- Date: 16 – 22 March
- Edition: 12th
- Surface: Hard
- Location: Cuernavaca, Mexico

Champions

Singles
- Michael Mmoh

Doubles
- Andrés Andrade / Federico Agustín Gómez
- ← 2025 · Morelos Open · 2027 →

= 2026 Morelos Open =

The 2026 Morelos Open was a professional tennis tournament played on outdoor hard courts. It was the 12th edition of the tournament which was part of the 2026 ATP Challenger Tour.
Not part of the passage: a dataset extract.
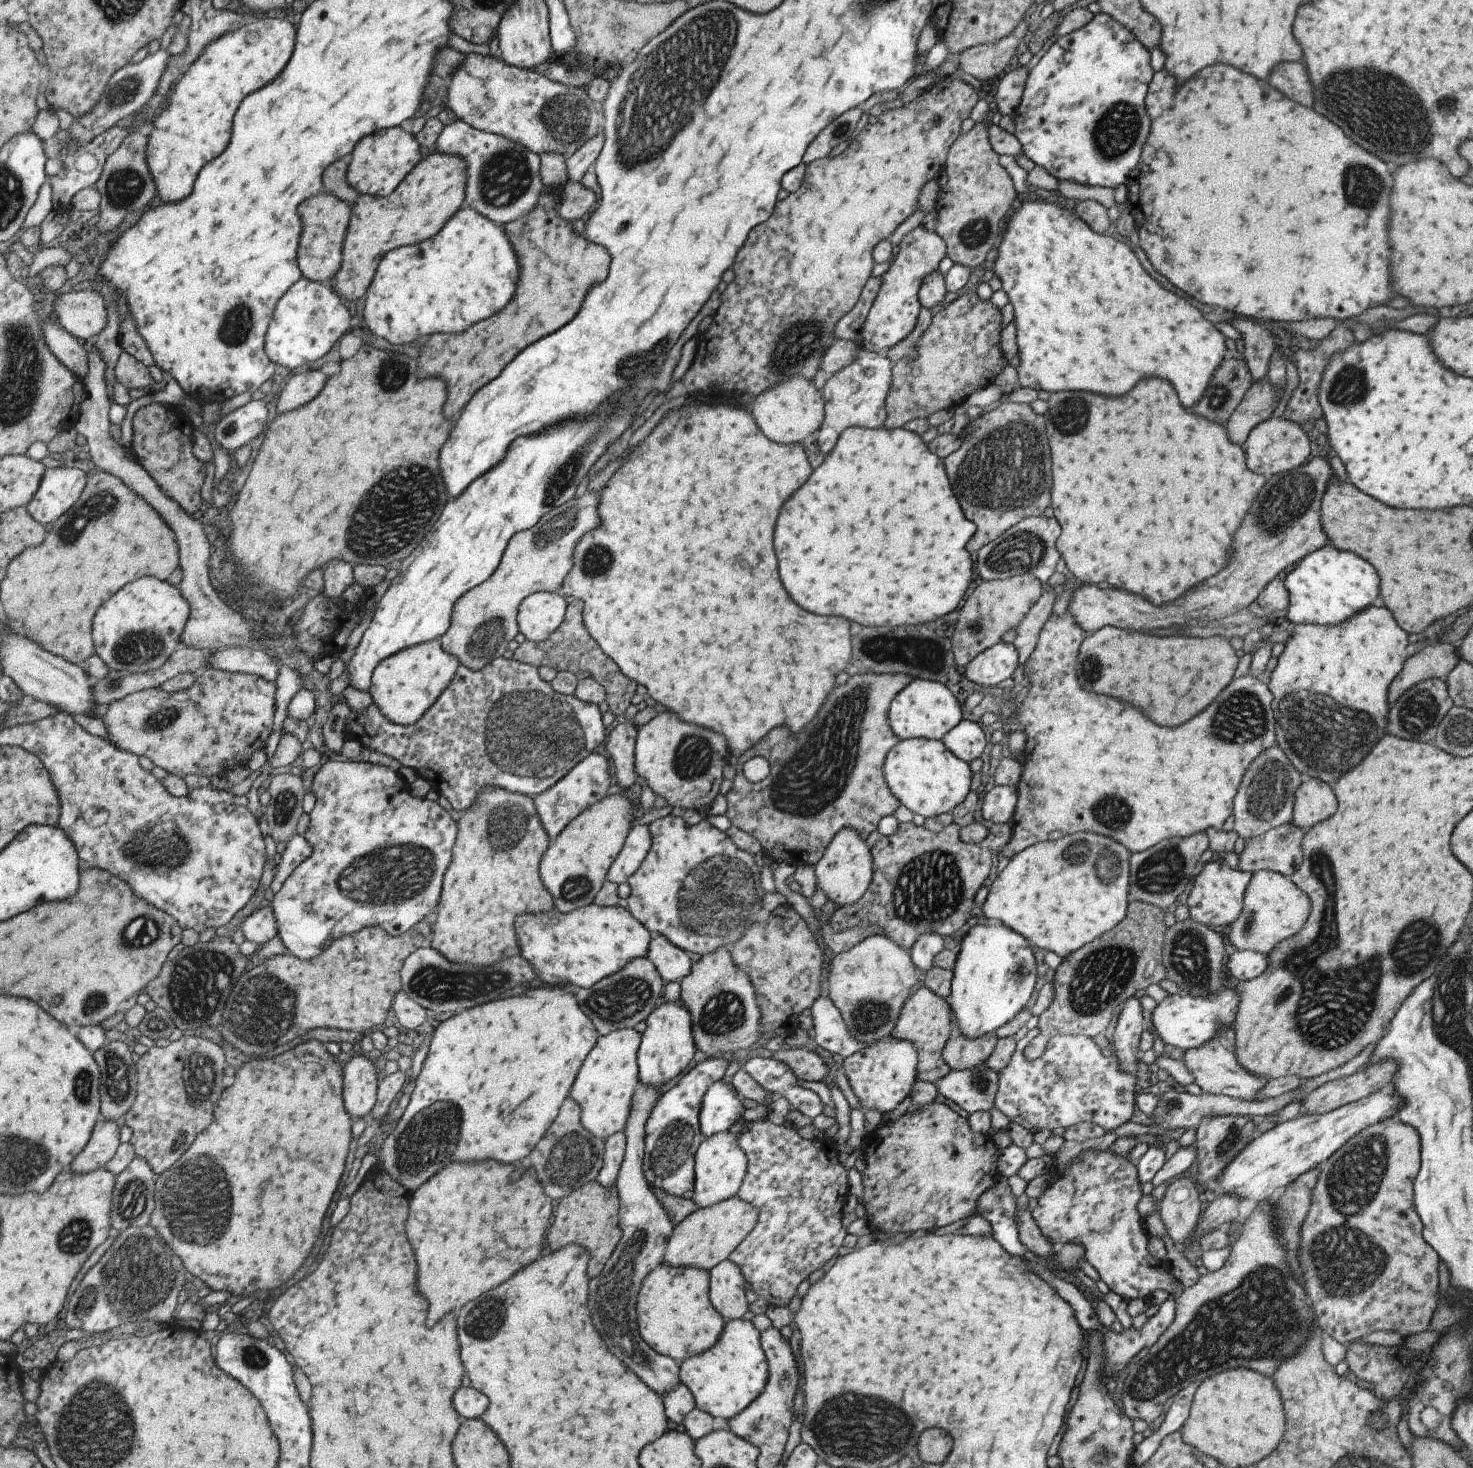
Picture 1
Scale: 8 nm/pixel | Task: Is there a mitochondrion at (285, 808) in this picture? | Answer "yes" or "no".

It took place in Cuernavaca, Mexico, between 16 and 22 March 2026.

== Singles main draw entrants ==
=== Seeds ===

| Country | Player | Rank^{1} | Seed |
|---|---|---|---|
| ARG | Federico Agustín Gómez | 185 | 1 |
| ARG | Juan Pablo Ficovich | 186 | 2 |
| GBR | Oliver Crawford | 196 | 3 |
| CAN | Alexis Galarneau | 219 | 4 |
| SUI | Marc-Andrea Hüsler | 221 | 5 |
| ECU | Andrés Andrade | 236 | 6 |
| USA | Stefan Kozlov | 270 | 7 |
| USA | Andres Martin | 272 | 8 |

- ^{1} Rankings as of 2 March 2026.

=== Other entrants ===
The following players received wildcards into the singles main draw:
- MEX Rodrigo Alujas
- MEX Alejandro Hayen
- MEX Alan Magadán

The following player received entry into the singles main draw using a protected ranking:
- USA Aidan Mayo

The following player received entry into the singles main draw as an alternate:
- USA Alafia Ayeni

The following players received entry from the qualifying draw:
- FRA Robin Catry
- BEL Tibo Colson
- AUS Jake Delaney
- MEX Alan Fernando Rubio Fierros
- COL Miguel Tobón
- JPN Takeru Yuzuki

== Champions ==
=== Singles ===

- USA Michael Mmoh def. JPN Taro Daniel 4–6, 6–4, 6–3.

=== Doubles ===

- ECU Andrés Andrade / ARG Federico Agustín Gómez def. IND Rithvik Choudary Bollipalli / IND Arjun Kadhe 6–3, 7–6^{(7–4)}.